--- START ---
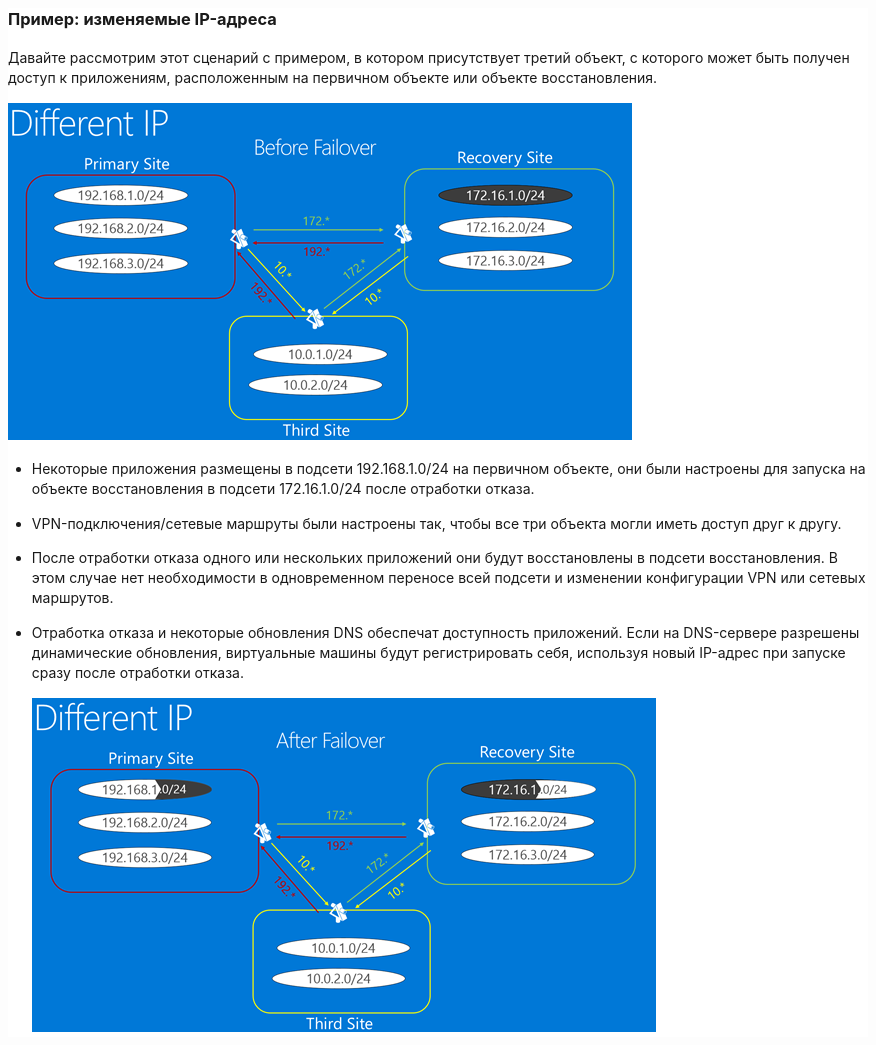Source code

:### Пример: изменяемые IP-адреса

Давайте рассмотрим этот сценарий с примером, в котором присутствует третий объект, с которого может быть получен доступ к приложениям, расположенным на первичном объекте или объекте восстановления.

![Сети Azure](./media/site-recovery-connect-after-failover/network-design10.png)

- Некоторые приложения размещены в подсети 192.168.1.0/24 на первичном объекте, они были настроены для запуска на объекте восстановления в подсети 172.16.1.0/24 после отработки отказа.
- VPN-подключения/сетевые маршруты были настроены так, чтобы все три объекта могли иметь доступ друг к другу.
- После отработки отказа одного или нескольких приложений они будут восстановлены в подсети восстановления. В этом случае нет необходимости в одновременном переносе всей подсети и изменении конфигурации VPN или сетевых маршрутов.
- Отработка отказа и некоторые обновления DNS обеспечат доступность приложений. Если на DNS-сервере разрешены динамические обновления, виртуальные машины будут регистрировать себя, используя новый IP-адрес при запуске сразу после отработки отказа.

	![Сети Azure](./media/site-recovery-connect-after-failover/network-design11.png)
--- END ---
> [Exercise requirements] Read the material above and copy out each line holding "настроены".

> [Response to this exercise]
- Некоторые приложения размещены в подсети 192.168.1.0/24 на первичном объекте, они были настроены для запуска на объекте восстановления в подсети 172.16.1.0/24 после отработки отказа.
- VPN-подключения/сетевые маршруты были настроены так, чтобы все три объекта могли иметь доступ друг к другу.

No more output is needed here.